2015 GSA Annual Meeting in Baltimore, Maryland, USA (1-4 November 2015)

Paper No. 239-12
Presentation Time: 4:30 PM

THE USE OF DIGITIZED DATA IN PALEOBIOGEOGRAPHICAL INVESTIGATIONS OF MACROEVOLUTION


MYERS, Corinne, Earth and Planetary Sciences, University of New Mexico, Northrop Hall, Albuquerque, NM 87108, SAUPE, Erin E., Geology and Geophysics, Yale University, 210 Whitney Ave, New Haven, CT 06511 and STIGALL, Alycia L., Department of Geological Sciences and Ohio Center for Ecology and Evolutionary Studies, Ohio University, 316 Clippinger Lab, Athens, OH 45701, cemyers@unm.edu

Paleobiogeography focuses on patterns of species’ distribution and how they might reflect processes that impact patterns of speciation and extinction. Historically, quantitative paleobiogeographical investigations have focused on phylogenetic relationships through space and time.

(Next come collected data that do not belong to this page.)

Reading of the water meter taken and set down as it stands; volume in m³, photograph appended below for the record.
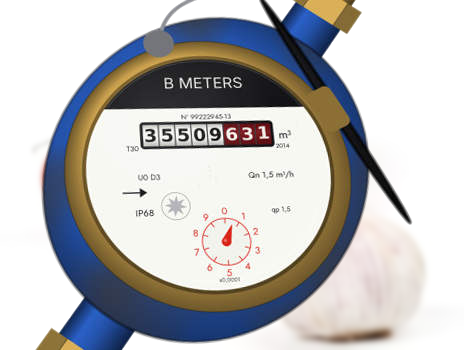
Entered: 35509.6310 m³
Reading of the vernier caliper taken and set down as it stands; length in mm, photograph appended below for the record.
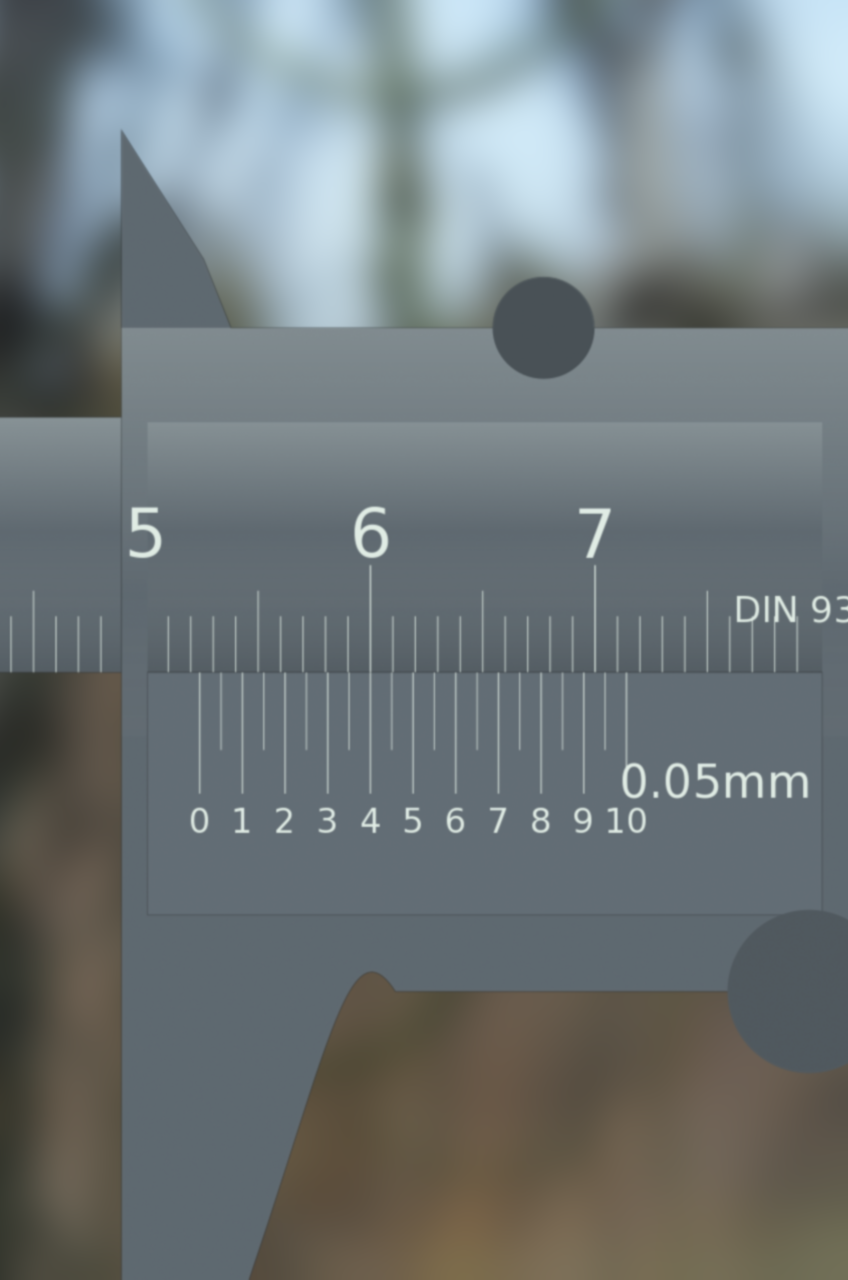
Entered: 52.4 mm
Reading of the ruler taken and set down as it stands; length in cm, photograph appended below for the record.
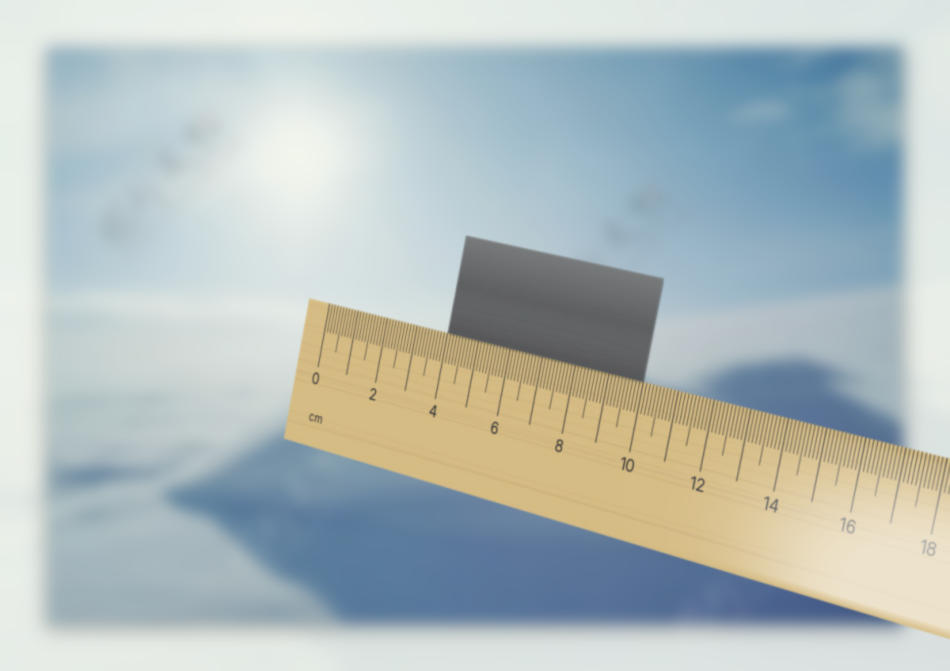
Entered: 6 cm
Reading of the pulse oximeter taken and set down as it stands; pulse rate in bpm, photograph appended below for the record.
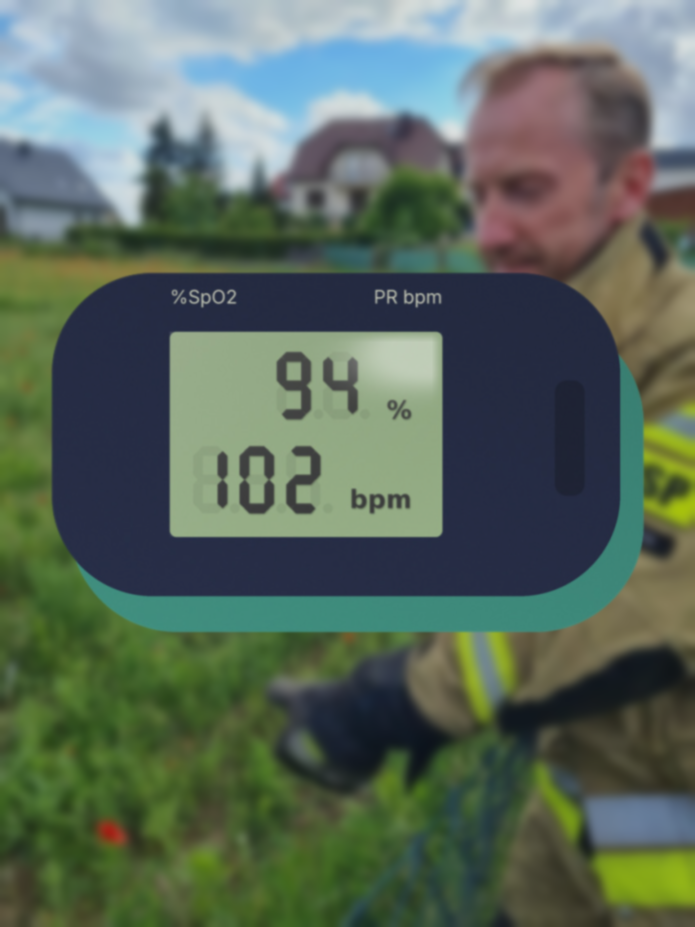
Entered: 102 bpm
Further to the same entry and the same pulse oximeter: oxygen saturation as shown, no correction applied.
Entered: 94 %
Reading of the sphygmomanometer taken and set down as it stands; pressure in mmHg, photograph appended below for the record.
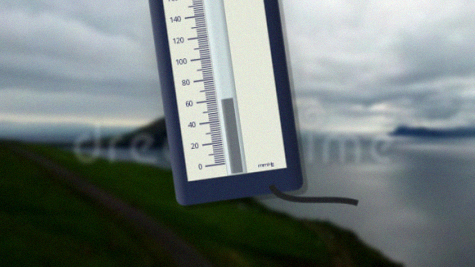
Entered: 60 mmHg
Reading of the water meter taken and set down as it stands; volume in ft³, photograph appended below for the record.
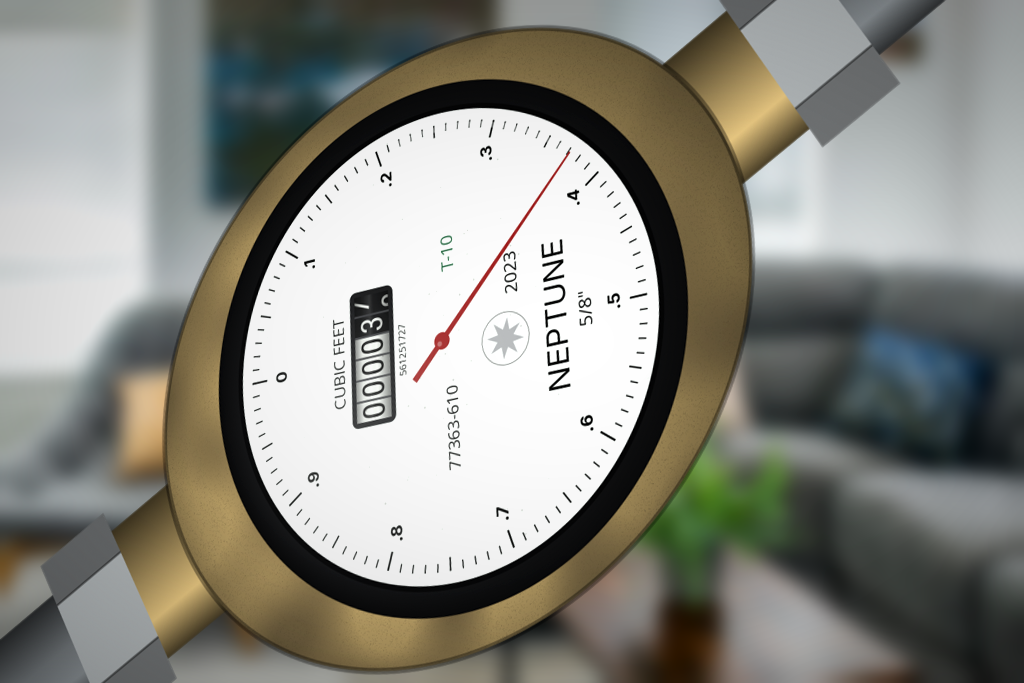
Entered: 37.37 ft³
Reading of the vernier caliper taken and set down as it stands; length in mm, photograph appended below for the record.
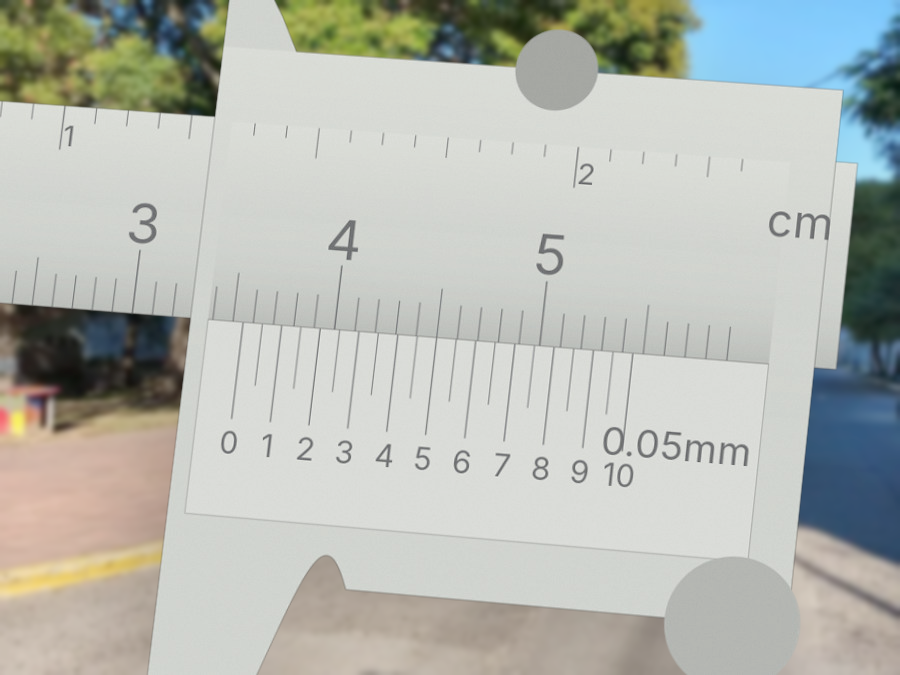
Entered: 35.5 mm
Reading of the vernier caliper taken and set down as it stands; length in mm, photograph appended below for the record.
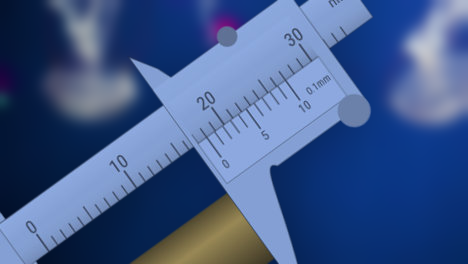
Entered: 18.0 mm
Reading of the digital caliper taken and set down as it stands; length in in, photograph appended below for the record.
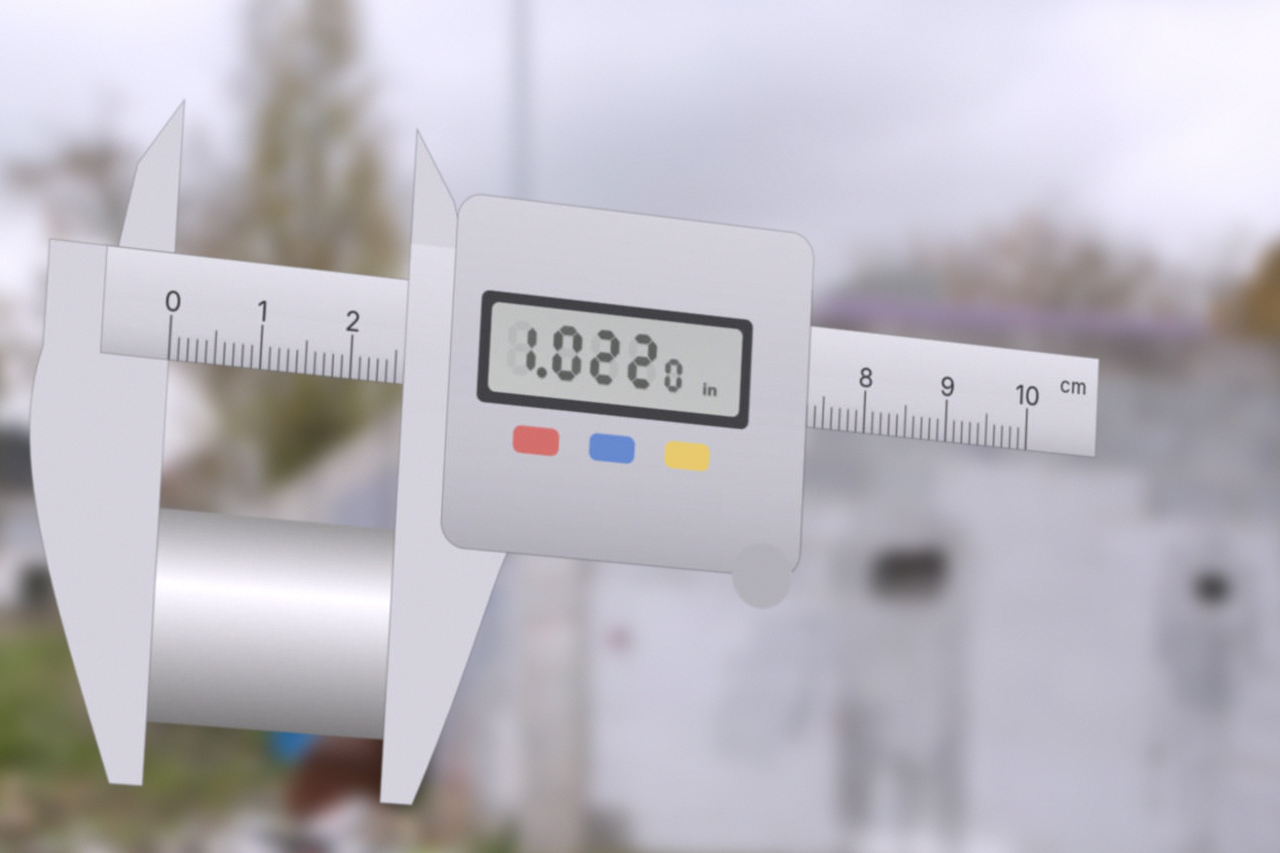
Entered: 1.0220 in
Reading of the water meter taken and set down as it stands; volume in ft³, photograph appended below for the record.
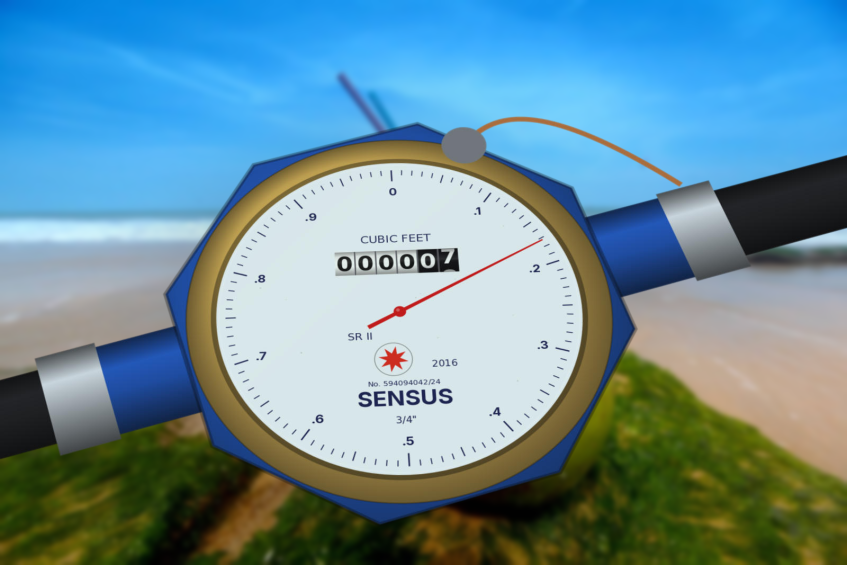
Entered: 7.17 ft³
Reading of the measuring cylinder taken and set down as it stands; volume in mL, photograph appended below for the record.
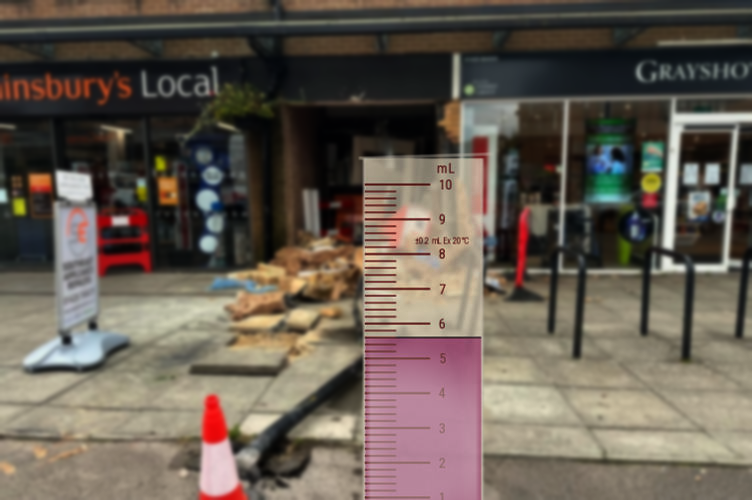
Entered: 5.6 mL
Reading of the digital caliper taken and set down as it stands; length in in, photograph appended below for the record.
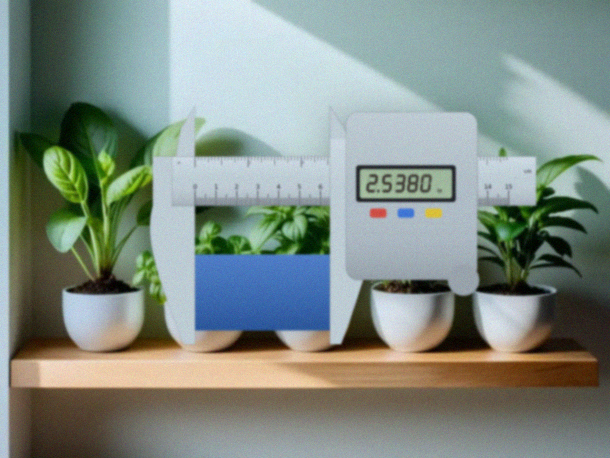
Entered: 2.5380 in
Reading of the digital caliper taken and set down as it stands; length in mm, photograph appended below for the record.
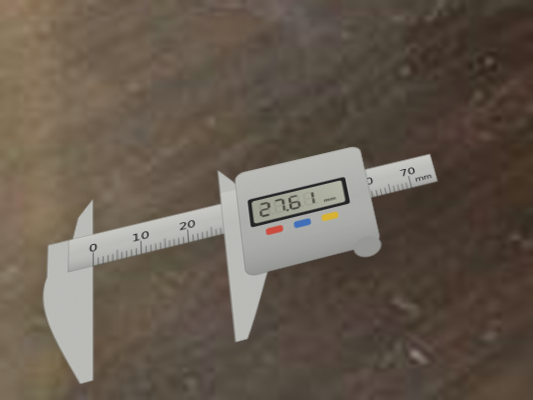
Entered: 27.61 mm
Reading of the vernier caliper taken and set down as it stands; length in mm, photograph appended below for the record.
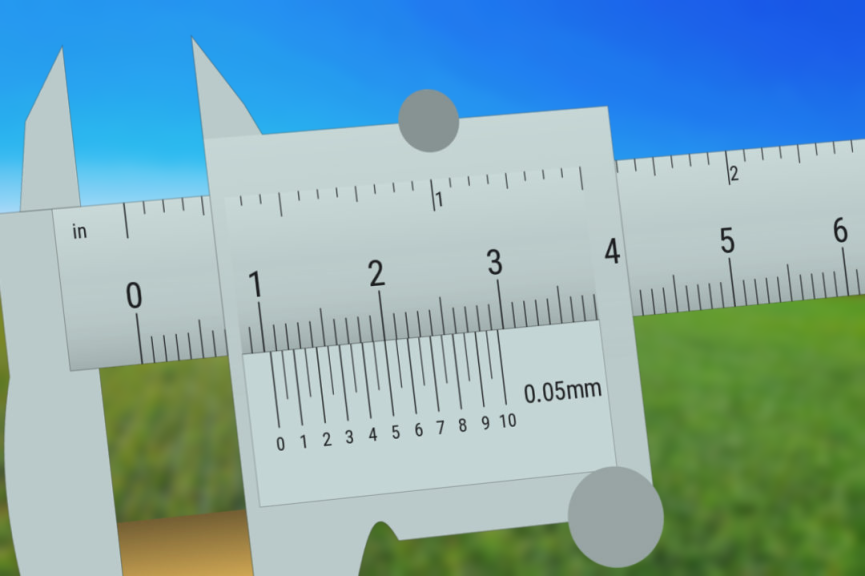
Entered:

More recently, however, the field has begun to apply quantitative techniques to more macroecological questions, including how macroecological traits (e.g., range size, niche breadth, body size, abundance, dispersal capacity) impact extinction susceptibility and speciation potential under different environmental regimes and styles of environmental change. Numerous multivariate modeling techniques exist to correlate taxon traits with macroevolutionary outcomes, but all require high-resolution digital paleobiological and sedimentological data. Whereas paleobiological data are used to reconstruct taxon distributions, sedimentological data are needed to reconstruct the paleoenvironmental conditions in which fossil taxa lived. Here, we focus on the types of digital data needed for quantitative paleobiogeography using PaleoENM, a modern ecological niche modeling (ENM) technique applied to the deep time fossil record. We highlight exciting current research on the macroevolutionary impact of niche stability, niche breadth, and range size (including examples from the Ordovician, Late Cretaceous, and Neogene). We address important methodological considerations when applying PaleoENMs using digital fossil occurrence data within a spatially explicit paleoenvironmental context (e.g., sampling and taphonomic biases; sediment-based vs. climate model-based paleoenvironmental reconstructions), compare and contrast PaleoENM with other methods for paleobiogeographical analysis, and discuss the potential of this technique to illuminate macroevolutionary patterns in deep time.